In fact, accommodation and food services, which has been hardest hit by the Great Resignation, has also created one out of every three net new jobs in 2021. Does that make any sense? Only if you think about this as a job-switching revolution.

Myth 2: The Great Resignation is about white-collar burnout.

Although burnout has remained steady or declined for most workers during the pandemic, according to Gallup polling, remote workers are significantly more likely to say they’re burned out now compared with before the pandemic. Because remote workers are a very white-collar group, this fact has led to a great deal of news coverage claiming that the Great Resignation—or whatever!—is being driven by white-collar professionals.

But quits aren’t rising much in finance, real estate, or the broad information sector, which includes publishing, software, and internet companies. This year, quits for leisure and hospitality workers have increased four times faster than for the largest white-collar sector, which is professional and business services.

I’m not saying “Stop talking about burnout; it’s just for rich people.” I’m suggesting that we shouldn’t conflate white-collar burnout with whatever’s driving lower-wage service workers to hop around. Given the government statistics and private survey data we currently have, these just seem like different phenomena. Strange as it sounds, the increase in self-reported burnout is happening in industries where workers are less likely to quit.

Myth 3: The Great Resignation is a 2021 phenomenon.

The term Great Resignation was likely coined by Anthony Klotz, a professor at Texas A&M, in May; at the time, he framed a mass exodus from the workforce as a prediction for this year. But since the bottom fell out of the economy in April 2020, the labor-force participation rate has increased for most groups—men and women, white and nonwhite.

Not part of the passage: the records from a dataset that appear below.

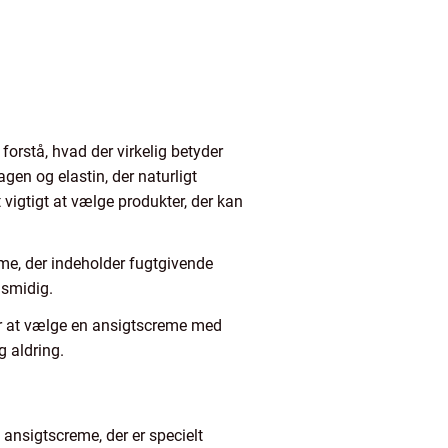
t forstå, hvad der virkelig betyder
gen og elastin, der naturligt
vigtigt at vælge produkter, der kan
eme, der indeholder fugtgivende
 smidig.
for at vælge en ansigtscreme med
g aldring.
f ansigtscreme, der er specielt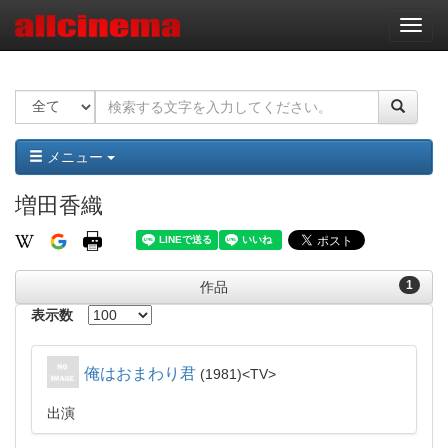
ナ
ビ
ゲ
ー
シ
ョ
ン
メニュー
増田香織
1
作品
表示数
俺はおまわり君
1981
TV
出演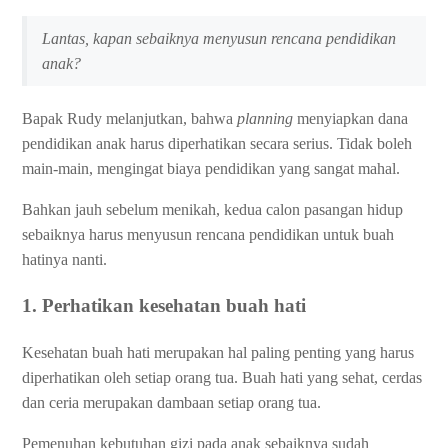
Lantas, kapan sebaiknya menyusun rencana pendidikan
anak?
Bapak Rudy melanjutkan, bahwa
planning
menyiapkan dana
pendidikan anak harus diperhatikan secara serius. Tidak boleh
main-main, mengingat biaya pendidikan yang sangat mahal.
Bahkan jauh sebelum menikah, kedua calon pasangan hidup
sebaiknya harus menyusun rencana pendidikan untuk buah
hatinya nanti.
1. Perhatikan kesehatan buah hati
Kesehatan buah hati merupakan hal paling penting yang harus
diperhatikan oleh setiap orang tua. Buah hati yang sehat, cerdas
dan ceria merupakan dambaan setiap orang tua.
Pemenuhan kebutuhan gizi pada anak sebaiknya sudah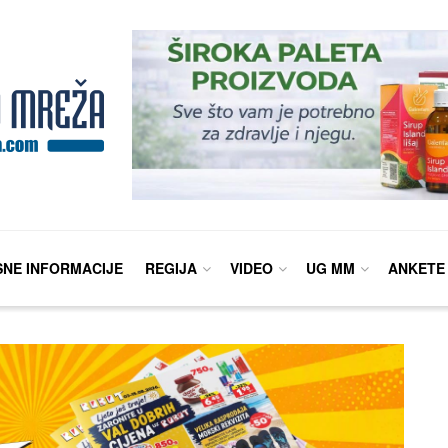
SNE INFORMACIJE
REGIJA
VIDEO
UG MM
ANKETE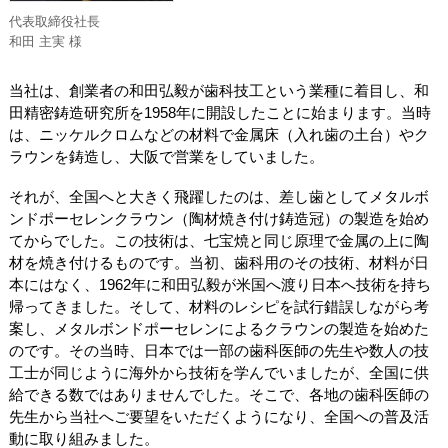
代表取締役社長
和田 主実 様
当社は、創業者の和田弘毅が歯科技工という業種に着目し、和
田精密鋳造研究所を1958年に開設したことに始まります。当時
は、ニッケルクロムなどの材料で金属床（入れ歯の土台）やク
ラウンを鋳造し、大阪で営業をしていました。
それが、全国へと大きく飛躍したのは、差し歯としてメタルボ
ンドポーセレンクラウン（陶材焼き付け鋳造冠）の製造を始め
てからでした。この技術は、七宝焼と同じ原理で金属の上に陶
材を焼き付けるものです。当初、歯科用のその技術、材料が日
本にはなく、1962年に和田弘毅が米国へ渡り日本へ技術を持ち
帰ってきました。そして、材料のレシピを試行錯誤しながら考
案し、メタルボンドポーセレンによるクラウンの製造を始めた
のです。その当時、日本では一部の歯科医師の先生や数人の技
工士が同じように海外から技術を学んでいましたが、全国に供
給できる数ではありませんでした。そこで、各地の歯科医師の
先生から当社へご要望をいただくようになり、全国への普及活
動に取り組みました。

The biggest exception is older Americans, who by and large quit their jobs (and stayed quit) last year.

For Americans over 65 without a disability, the participation rate is still down more than 10 percent since before the pandemic. This suggests that roughly one in 10 seniors left the labor force before we might have expected and didn’t come back. (Not surprising, because the pandemic poses a much higher risk of severe illness to older people.)

The great majority of this economy’s “quitters,” in the permanent sense of the word, are seniors. But they quit a while ago, and calling their decisions “resignations” is sort of weird. When a 70-year-old leaves a business she’s worked at for three decades, we don’t throw her a big resignation party. We throw her a retirement party. The pandemic economy—with its health risk of in-person work for the elderly, its economic shocks, and maybe even its rise in asset prices and savings rates—has produced a large number of early retirees.

The Great Resignation isn’t really about burnout. And it’s not really about what most people think of as resignations. To put it as concisely as possible: The Great Resignation is mostly a dynamic “free agency” period for low-income workers switching jobs to make more money, plus a moderate surge of early retirements in a pandemic.